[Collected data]
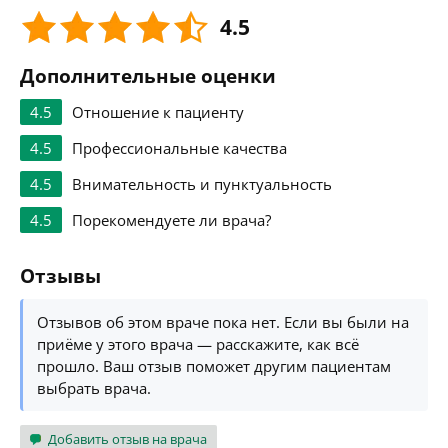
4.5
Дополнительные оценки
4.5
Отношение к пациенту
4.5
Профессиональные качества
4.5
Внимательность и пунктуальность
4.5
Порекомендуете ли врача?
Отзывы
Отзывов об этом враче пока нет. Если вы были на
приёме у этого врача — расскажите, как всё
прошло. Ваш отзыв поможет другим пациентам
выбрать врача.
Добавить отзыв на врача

_What to produce_:
Reproduce the data above word for word, keeping every line and omitting the pictures.

_Response to this task_:
4.5
Дополнительные оценки
4.5
Отношение к пациенту
4.5
Профессиональные качества
4.5
Внимательность и пунктуальность
4.5
Порекомендуете ли врача?
Отзывы
Отзывов об этом враче пока нет. Если вы были на
приёме у этого врача — расскажите, как всё
прошло. Ваш отзыв поможет другим пациентам
выбрать врача.
Добавить отзыв на врача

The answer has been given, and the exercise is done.